# OPDRACHTEN:
1 – Noteer alle vragen die in de tekst "Rumble in the Jungle" worden gesteld.
2 – Neem het stuk uit de lijst hieronder ongewijzigd over, van het begin van de lijst tot en met de regel met "tema ó injuriantes".

# TEKSTFRAGMENT:
╔══
Rumble in the Jungle

Bart
De Keyser

Rumble in the Jungle

Wanneer bedrijven en werknemers moeten knokken om staande te blijven

 

Ali, boma ye! Ali, boma ye! Het is de publiekshymne die, gezongen anno 1974 te Kinshasa, het ondenkbare inleidt: nieuwkomer Muhammad Ali verslaat wereldkampioen George Foreman in het boksen voor zwaargewichten. Ali, kill him! Ali, kill him! De overwinning van ‘the man with the iron fists and the beautiful tan’ slaat in als een bom. Dat bij Ali een kleine tien jaar later bokserdementie geconstateerd wordt – een motorieke aftakeling ten gevolge van veelvuldige slagen op het hoofd- doet dat zo mogelijk nog meer. De publiekshymnen stokken: ‘the greatest’ is gebroken. Werknemers zien zich vandaag voor eenzelfde tweekamp geplaatst.

 

Was het de kracht van Ali’s arm, die hem tot ‘de grootste’ kroonde? De precisie van zijn voetenwerk? De reikwijdte van zijn slag? Nee: anderen waren sterker, preciezer, groter. Hoewel bokslegende Muhammad Ali ontegensprekelijk over een ruime waaier aan capaciteiten beschikte, was het één specifieke troef die hem een carrière van iets meer dan twintig jaar opleverde: zijn wendbaarheid. Werkte de ene aanpak niet, dan schakelde Ali over op de andere. Linkervoet werd rechtervoet, verdediging werd aanval. Het is een dergelijke flexibiliteit in de benadering van het spel die we vandaag ook in bedrijven terug vinden. Willen organisaties blijvend meedraaien in het snel wijzigende speelveld van vandaag én morgen, dan dienen zij voortdurend de zeilen bij te zetten. Linkervoet wordt rechtervoet, verkopen wordt aankopen. Dat een dergelijke veerkracht echter niet geheel zonder prijs komt, mag duidelijk wezen. Waar ‘the greatest’ zich in de valavond van zijn leven geschokt zag door de ziekte van Parkinson, zo zien bedrijven een steeds grotere schare aan werknemers tijdelijk of permanent ‘uitvallen’. Burn-out wordt als concept al lang niet meer geassocieerd met het tegensputteren van die dekselse barbecue tijdens de zwoele zomerschemering: het betreft een staat van emotionele uitputting die werknemers ieder vermogen tot presteren ontneemt. In een wereld waar het vuur van de vooruitgang immer gevoed wordt, lijkt uitdoven –ironisch genoeg- eerder regel dan uitzondering.
╚══
# GEGEVENS:
╔══
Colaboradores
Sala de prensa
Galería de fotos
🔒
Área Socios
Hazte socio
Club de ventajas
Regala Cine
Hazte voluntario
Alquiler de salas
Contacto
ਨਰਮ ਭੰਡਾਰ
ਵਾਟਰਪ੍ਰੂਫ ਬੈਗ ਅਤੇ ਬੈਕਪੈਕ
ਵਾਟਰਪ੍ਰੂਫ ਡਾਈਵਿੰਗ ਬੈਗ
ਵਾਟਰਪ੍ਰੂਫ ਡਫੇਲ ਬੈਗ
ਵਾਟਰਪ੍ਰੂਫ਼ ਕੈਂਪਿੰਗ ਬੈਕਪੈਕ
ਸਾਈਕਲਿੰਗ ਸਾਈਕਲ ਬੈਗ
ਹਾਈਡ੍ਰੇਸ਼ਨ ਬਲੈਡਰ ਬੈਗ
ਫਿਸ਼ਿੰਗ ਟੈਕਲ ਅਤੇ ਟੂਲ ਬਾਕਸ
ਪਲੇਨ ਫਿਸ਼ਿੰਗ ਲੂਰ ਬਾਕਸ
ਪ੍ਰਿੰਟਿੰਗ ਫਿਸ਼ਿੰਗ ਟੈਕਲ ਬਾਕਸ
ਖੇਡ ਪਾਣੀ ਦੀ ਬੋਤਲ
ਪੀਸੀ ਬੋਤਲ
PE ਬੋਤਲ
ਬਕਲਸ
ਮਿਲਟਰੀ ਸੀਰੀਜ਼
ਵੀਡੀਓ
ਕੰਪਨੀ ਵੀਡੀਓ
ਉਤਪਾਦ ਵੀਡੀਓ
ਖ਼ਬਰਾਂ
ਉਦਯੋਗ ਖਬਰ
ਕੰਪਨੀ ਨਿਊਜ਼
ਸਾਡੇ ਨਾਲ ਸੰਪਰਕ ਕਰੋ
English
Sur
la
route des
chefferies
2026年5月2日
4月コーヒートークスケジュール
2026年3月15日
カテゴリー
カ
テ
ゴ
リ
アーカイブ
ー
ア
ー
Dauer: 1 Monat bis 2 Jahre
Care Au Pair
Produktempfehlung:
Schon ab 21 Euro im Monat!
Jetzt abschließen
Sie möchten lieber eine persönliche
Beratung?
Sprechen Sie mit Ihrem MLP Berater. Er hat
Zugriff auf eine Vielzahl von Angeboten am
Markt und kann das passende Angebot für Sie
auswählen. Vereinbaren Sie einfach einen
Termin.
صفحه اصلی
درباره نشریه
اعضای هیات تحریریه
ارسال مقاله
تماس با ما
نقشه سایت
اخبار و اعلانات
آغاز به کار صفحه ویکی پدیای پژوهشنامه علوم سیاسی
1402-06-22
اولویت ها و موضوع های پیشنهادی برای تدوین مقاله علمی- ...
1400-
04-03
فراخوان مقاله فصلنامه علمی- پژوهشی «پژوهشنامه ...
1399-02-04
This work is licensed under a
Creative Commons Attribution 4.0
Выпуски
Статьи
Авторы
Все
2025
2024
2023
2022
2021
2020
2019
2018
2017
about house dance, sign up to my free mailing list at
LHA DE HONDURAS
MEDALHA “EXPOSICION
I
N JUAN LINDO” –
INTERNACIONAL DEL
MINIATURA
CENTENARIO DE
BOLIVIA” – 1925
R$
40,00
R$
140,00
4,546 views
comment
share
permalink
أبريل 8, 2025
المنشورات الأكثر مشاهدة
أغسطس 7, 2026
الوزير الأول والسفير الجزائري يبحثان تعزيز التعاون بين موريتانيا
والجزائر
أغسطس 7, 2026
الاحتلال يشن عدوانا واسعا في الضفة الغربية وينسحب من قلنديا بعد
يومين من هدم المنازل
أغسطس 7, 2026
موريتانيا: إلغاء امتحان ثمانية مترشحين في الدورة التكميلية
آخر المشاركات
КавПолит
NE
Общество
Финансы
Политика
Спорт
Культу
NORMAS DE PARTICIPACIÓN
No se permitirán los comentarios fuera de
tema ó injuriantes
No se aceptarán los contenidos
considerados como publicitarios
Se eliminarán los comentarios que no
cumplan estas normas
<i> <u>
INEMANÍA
╚══
# ANTWOORDEN PER OPDRACHT:
1 –
- Was het de kracht van Ali’s arm, die hem tot ‘de grootste’ kroonde?
- De precisie van zijn voetenwerk?
- De reikwijdte van zijn slag?

2 –
Colaboradores
Sala de prensa
Galería de fotos
🔒
Área Socios
Hazte socio
Club de ventajas
Regala Cine
Hazte voluntario
Alquiler de salas
Contacto
ਨਰਮ ਭੰਡਾਰ
ਵਾਟਰਪ੍ਰੂਫ ਬੈਗ ਅਤੇ ਬੈਕਪੈਕ
ਵਾਟਰਪ੍ਰੂਫ ਡਾਈਵਿੰਗ ਬੈਗ
ਵਾਟਰਪ੍ਰੂਫ ਡਫੇਲ ਬੈਗ
ਵਾਟਰਪ੍ਰੂਫ਼ ਕੈਂਪਿੰਗ ਬੈਕਪੈਕ
ਸਾਈਕਲਿੰਗ ਸਾਈਕਲ ਬੈਗ
ਹਾਈਡ੍ਰੇਸ਼ਨ ਬਲੈਡਰ ਬੈਗ
ਫਿਸ਼ਿੰਗ ਟੈਕਲ ਅਤੇ ਟੂਲ ਬਾਕਸ
ਪਲੇਨ ਫਿਸ਼ਿੰਗ ਲੂਰ ਬਾਕਸ
ਪ੍ਰਿੰਟਿੰਗ ਫਿਸ਼ਿੰਗ ਟੈਕਲ ਬਾਕਸ
ਖੇਡ ਪਾਣੀ ਦੀ ਬੋਤਲ
ਪੀਸੀ ਬੋਤਲ
PE ਬੋਤਲ
ਬਕਲਸ
ਮਿਲਟਰੀ ਸੀਰੀਜ਼
ਵੀਡੀਓ
ਕੰਪਨੀ ਵੀਡੀਓ
ਉਤਪਾਦ ਵੀਡੀਓ
ਖ਼ਬਰਾਂ
ਉਦਯੋਗ ਖਬਰ
ਕੰਪਨੀ ਨਿਊਜ਼
ਸਾਡੇ ਨਾਲ ਸੰਪਰਕ ਕਰੋ
English
Sur
la
route des
chefferies
2026年5月2日
4月コーヒートークスケジュール
2026年3月15日
カテゴリー
カ
テ
ゴ
リ
アーカイブ
ー
ア
ー
Dauer: 1 Monat bis 2 Jahre
Care Au Pair
Produktempfehlung:
Schon ab 21 Euro im Monat!
Jetzt abschließen
Sie möchten lieber eine persönliche
Beratung?
Sprechen Sie mit Ihrem MLP Berater. Er hat
Zugriff auf eine Vielzahl von Angeboten am
Markt und kann das passende Angebot für Sie
auswählen. Vereinbaren Sie einfach einen
Termin.
صفحه اصلی
درباره نشریه
اعضای هیات تحریریه
ارسال مقاله
تماس با ما
نقشه سایت
اخبار و اعلانات
آغاز به کار صفحه ویکی پدیای پژوهشنامه علوم سیاسی
1402-06-22
اولویت ها و موضوع های پیشنهادی برای تدوین مقاله علمی- ...
1400-
04-03
فراخوان مقاله فصلنامه علمی- پژوهشی «پژوهشنامه ...
1399-02-04
This work is licensed under a
Creative Commons Attribution 4.0
Выпуски
Статьи
Авторы
Все
2025
2024
2023
2022
2021
2020
2019
2018
2017
about house dance, sign up to my free mailing list at
LHA DE HONDURAS
MEDALHA “EXPOSICION
I
N JUAN LINDO” –
INTERNACIONAL DEL
MINIATURA
CENTENARIO DE
BOLIVIA” – 1925
R$
40,00
R$
140,00
4,546 views
comment
share
permalink
أبريل 8, 2025
المنشورات الأكثر مشاهدة
أغسطس 7, 2026
الوزير الأول والسفير الجزائري يبحثان تعزيز التعاون بين موريتانيا
والجزائر
أغسطس 7, 2026
الاحتلال يشن عدوانا واسعا في الضفة الغربية وينسحب من قلنديا بعد
يومين من هدم المنازل
أغسطس 7, 2026
موريتانيا: إلغاء امتحان ثمانية مترشحين في الدورة التكميلية
آخر المشاركات
КавПолит
NE
Общество
Финансы
Политика
Спорт
Культу
NORMAS DE PARTICIPACIÓN
No se permitirán los comentarios fuera de
tema ó injuriantes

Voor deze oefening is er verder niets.